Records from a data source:
--- START ---
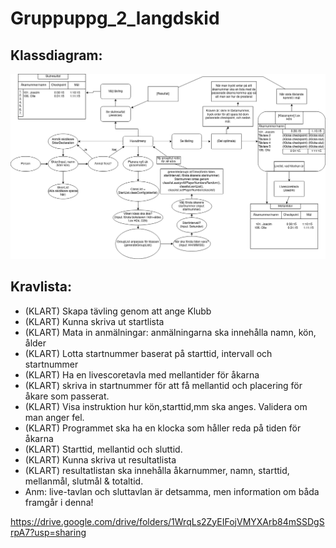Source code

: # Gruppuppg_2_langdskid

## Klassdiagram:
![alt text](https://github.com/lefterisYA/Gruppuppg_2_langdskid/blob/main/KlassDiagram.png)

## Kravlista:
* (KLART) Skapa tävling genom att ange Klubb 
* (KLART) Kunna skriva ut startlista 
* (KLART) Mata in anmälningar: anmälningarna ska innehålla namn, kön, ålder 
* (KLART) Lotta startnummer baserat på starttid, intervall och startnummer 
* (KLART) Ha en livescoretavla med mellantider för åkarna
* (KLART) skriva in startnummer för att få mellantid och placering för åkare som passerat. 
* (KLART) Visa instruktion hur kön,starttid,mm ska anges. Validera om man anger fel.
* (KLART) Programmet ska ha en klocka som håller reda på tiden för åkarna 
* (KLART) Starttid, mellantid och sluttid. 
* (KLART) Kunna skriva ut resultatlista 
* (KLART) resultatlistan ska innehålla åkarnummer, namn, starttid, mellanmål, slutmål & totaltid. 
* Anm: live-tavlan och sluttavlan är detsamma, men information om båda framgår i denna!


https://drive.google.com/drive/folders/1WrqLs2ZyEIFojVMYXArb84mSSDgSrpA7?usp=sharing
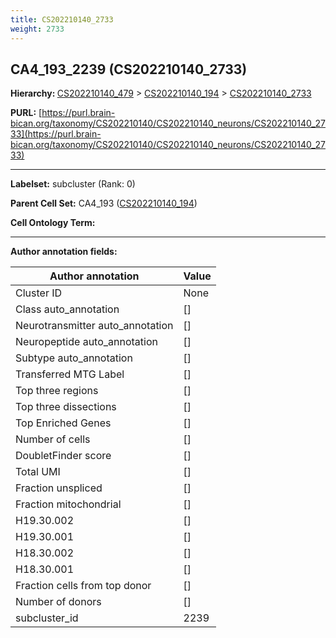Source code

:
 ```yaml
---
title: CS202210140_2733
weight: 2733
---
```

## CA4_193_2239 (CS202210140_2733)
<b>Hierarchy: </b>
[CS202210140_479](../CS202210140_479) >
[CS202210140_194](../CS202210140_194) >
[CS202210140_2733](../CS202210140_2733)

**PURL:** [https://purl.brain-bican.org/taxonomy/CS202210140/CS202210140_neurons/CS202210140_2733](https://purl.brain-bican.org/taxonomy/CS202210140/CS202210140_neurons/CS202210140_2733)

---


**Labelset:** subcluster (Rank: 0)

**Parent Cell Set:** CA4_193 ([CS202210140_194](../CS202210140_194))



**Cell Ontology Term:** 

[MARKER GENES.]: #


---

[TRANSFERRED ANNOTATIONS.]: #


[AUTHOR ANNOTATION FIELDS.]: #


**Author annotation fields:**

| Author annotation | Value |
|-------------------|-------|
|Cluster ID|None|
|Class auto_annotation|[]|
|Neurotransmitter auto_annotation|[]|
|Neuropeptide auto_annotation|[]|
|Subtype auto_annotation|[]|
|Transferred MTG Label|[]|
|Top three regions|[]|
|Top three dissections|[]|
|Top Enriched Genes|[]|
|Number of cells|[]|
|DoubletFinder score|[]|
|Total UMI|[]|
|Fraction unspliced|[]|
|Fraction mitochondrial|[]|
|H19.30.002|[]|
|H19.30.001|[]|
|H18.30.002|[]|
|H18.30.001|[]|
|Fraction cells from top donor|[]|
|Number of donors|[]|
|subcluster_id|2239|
--- END ---
--- START ---
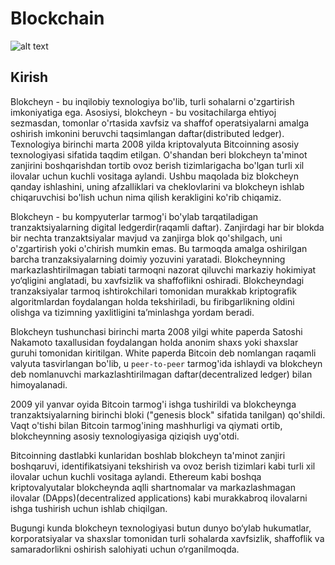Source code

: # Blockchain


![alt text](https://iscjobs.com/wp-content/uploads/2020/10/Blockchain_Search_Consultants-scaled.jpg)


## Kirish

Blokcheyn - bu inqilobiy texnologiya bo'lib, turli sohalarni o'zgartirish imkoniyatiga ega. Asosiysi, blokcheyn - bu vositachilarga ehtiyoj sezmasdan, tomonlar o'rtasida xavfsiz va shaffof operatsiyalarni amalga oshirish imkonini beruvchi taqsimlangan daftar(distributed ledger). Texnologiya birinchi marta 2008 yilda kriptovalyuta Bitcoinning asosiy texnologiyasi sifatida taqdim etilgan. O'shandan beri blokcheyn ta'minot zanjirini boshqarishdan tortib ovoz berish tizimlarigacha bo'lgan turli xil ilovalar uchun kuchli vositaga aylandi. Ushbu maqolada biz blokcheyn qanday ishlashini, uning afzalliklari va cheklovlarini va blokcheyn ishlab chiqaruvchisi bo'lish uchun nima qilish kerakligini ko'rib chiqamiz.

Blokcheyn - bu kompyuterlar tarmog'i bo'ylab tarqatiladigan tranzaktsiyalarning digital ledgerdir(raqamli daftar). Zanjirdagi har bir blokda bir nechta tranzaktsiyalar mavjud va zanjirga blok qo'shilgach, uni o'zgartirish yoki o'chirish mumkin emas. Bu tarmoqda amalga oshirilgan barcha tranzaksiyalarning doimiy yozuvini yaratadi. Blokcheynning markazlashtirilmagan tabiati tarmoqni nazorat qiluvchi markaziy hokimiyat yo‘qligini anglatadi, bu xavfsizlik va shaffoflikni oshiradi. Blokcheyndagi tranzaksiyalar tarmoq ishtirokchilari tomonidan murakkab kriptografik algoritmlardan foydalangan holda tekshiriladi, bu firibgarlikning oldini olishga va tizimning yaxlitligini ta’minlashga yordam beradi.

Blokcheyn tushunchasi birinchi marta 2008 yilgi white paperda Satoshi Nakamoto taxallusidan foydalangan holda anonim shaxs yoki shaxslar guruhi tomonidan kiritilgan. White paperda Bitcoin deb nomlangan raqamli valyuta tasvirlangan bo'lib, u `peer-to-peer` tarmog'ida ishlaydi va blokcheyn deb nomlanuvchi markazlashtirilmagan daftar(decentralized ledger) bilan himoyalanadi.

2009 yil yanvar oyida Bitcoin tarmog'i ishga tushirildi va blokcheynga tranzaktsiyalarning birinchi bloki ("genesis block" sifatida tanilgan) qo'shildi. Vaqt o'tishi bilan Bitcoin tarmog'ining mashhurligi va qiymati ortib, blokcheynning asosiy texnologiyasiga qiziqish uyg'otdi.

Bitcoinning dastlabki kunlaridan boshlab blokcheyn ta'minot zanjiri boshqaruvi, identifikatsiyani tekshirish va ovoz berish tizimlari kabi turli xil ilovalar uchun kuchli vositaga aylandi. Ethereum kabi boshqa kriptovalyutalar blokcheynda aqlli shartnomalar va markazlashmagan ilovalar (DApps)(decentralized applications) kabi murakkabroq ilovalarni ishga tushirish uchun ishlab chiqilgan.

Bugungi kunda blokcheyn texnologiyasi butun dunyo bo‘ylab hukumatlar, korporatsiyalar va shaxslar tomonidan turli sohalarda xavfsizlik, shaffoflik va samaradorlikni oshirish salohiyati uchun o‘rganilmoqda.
--- END ---
-- EXERCISE INSTRUCTIONS --
A single number, please: how many lines in the data above contain the string "oshirish"?

-- EXERCISE OUTPUT --
2